In this sense, Biden and Manchin’s interests mesh, and the same could be true for the mainly Republican senators who represent coal, oil and gas-producing states. More likely, they let partisan pressure prevent them from working constructively on climate legislation, but their constituents should benefit from Manchin’s efforts anyway.

It could be decades before Democrats are competitive in places like Gillette, Wyoming, but the changeover could come quicker than anyone thinks, precisely because Biden is taking their needs seriously and his policies will become their new lifeblood.
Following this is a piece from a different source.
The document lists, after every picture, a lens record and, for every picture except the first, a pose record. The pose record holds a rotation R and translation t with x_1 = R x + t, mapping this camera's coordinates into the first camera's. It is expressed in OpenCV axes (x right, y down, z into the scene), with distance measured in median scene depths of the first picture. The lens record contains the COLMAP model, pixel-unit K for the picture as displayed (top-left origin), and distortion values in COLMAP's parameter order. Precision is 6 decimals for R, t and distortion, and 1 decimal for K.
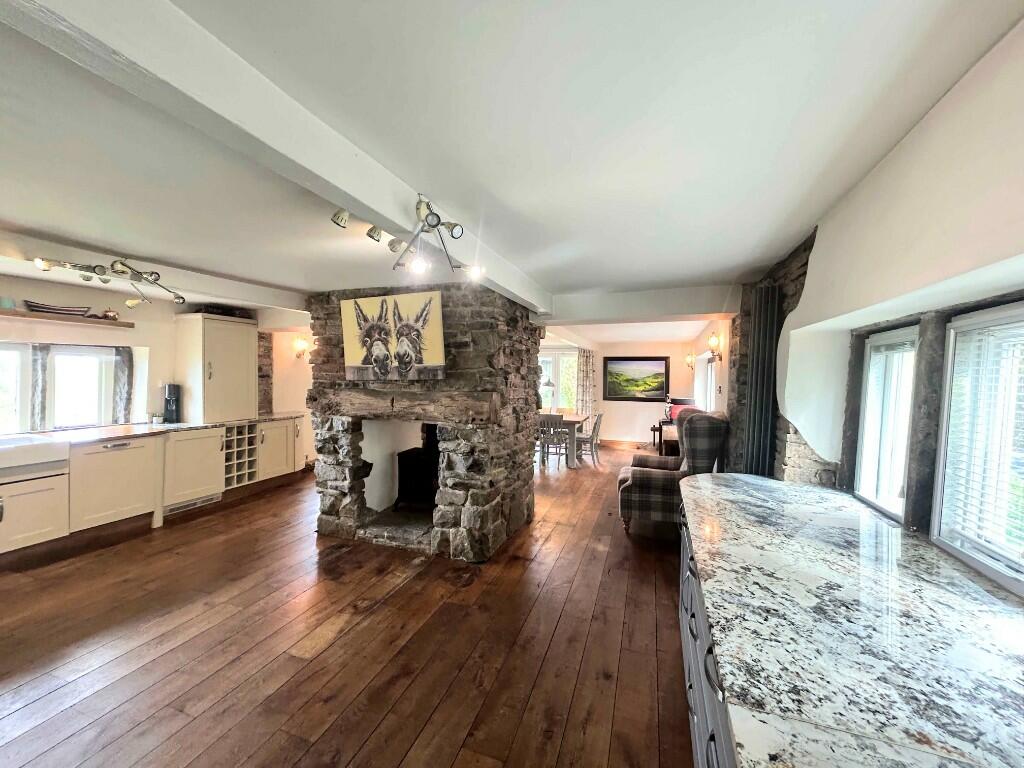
lens RADIAL K [[414.2, 0, 513.9], [0, 414.2, 385.2], [0, 0, 1]] dist [0.004439, 0.000768]
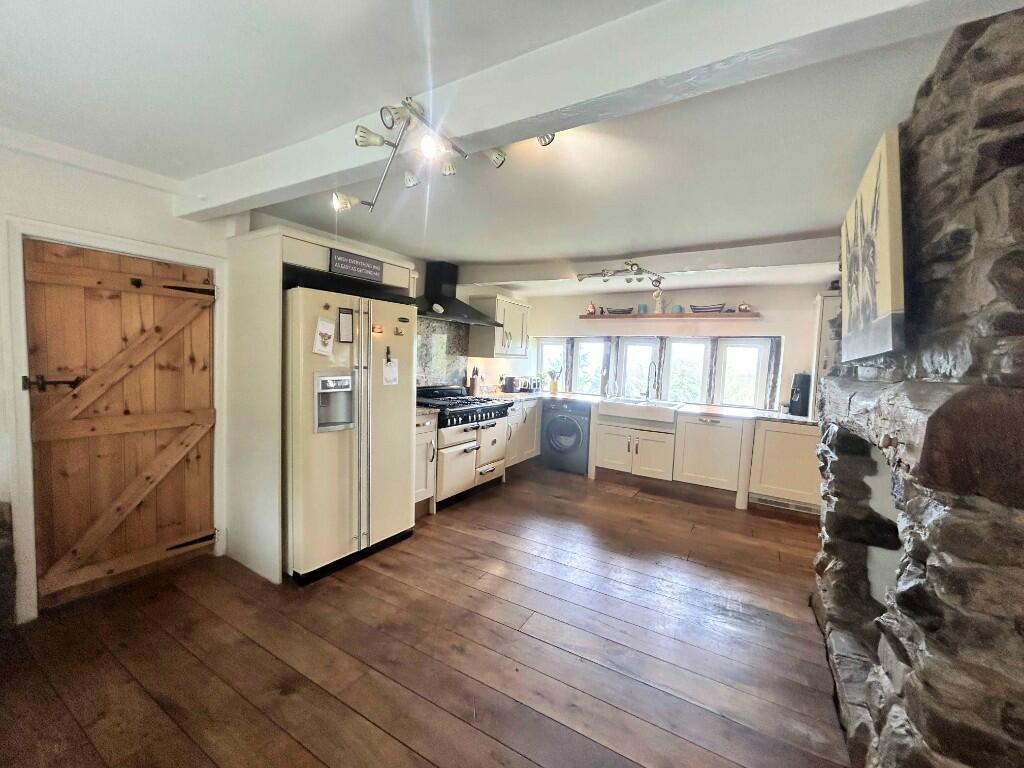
lens RADIAL K [[414.2, 0, 512.9], [0, 414.2, 384.4], [0, 0, 1]] dist [0.004439, 0.000768]
pose [[-0.186191, 0.040900, -0.981662, 0.231970], [-0.073112, 0.995786, 0.055356, 0.017854], [0.979789, 0.082078, -0.182417, 0.578445]]
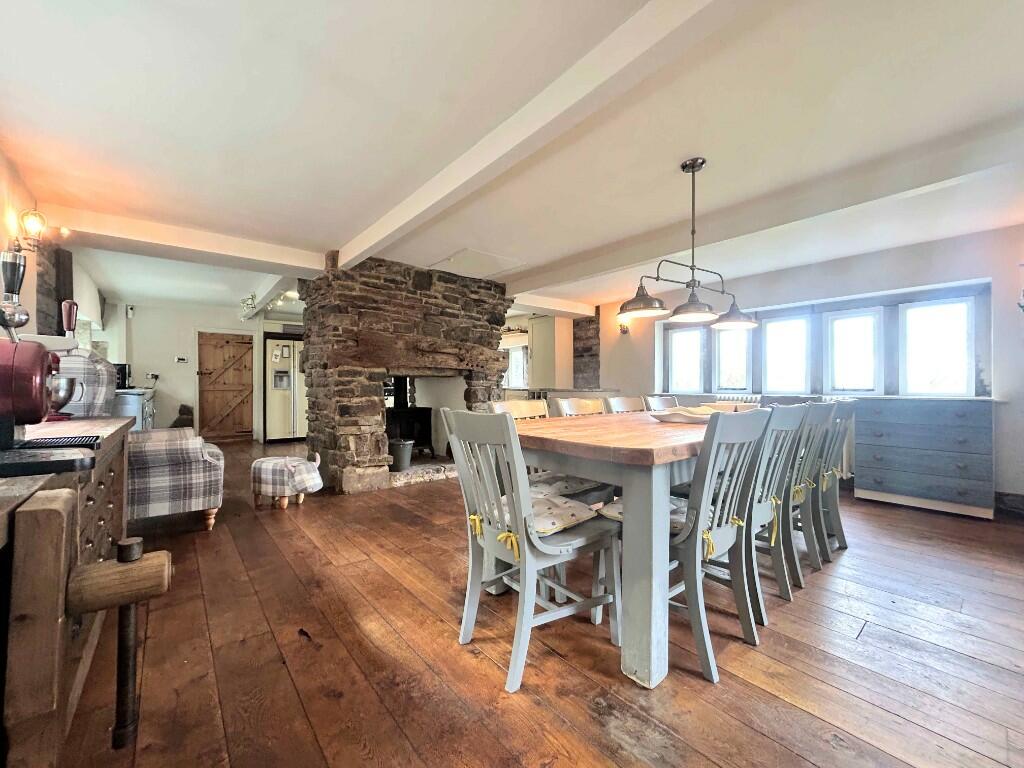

As for progressives, they’ll always find reasons to grumble and often without the slightest realism about what’s possible in Washington, DC. But they’re feeling positive about Biden’s appointments and his approach. We’ve rejoined the Paris Agreement, cancelled the XL Pipeline and paused all new oil and natural gas leases on public lands or offshore waters. There’s a new White House Office of Domestic Climate Policy and National Climate Task Force. Environmental justice will now be “part of the mission of every agency” and  federal agencies will “develop programs, policies, and activities to address the disproportionate health, environmental, economic, and climate impacts on disadvantaged communities.”

Maybe most importantly, Biden has reestablished the President’s Council of Advisors on Science and Technology and issued a presidential memorandum that “directs agencies to make evidence-based decisions guided by the best available science and data.”

All of this is in the service of Biden’s ambition to launch “a clean energy revolution that achieves a carbon pollution-free power sector by 2035 and puts the United States on an irreversible path to a net-zero economy by 2050.”

So, nitpick if you must, but I think Biden’s habitual critics should be generous enough to admit they’re pleasantly surprised.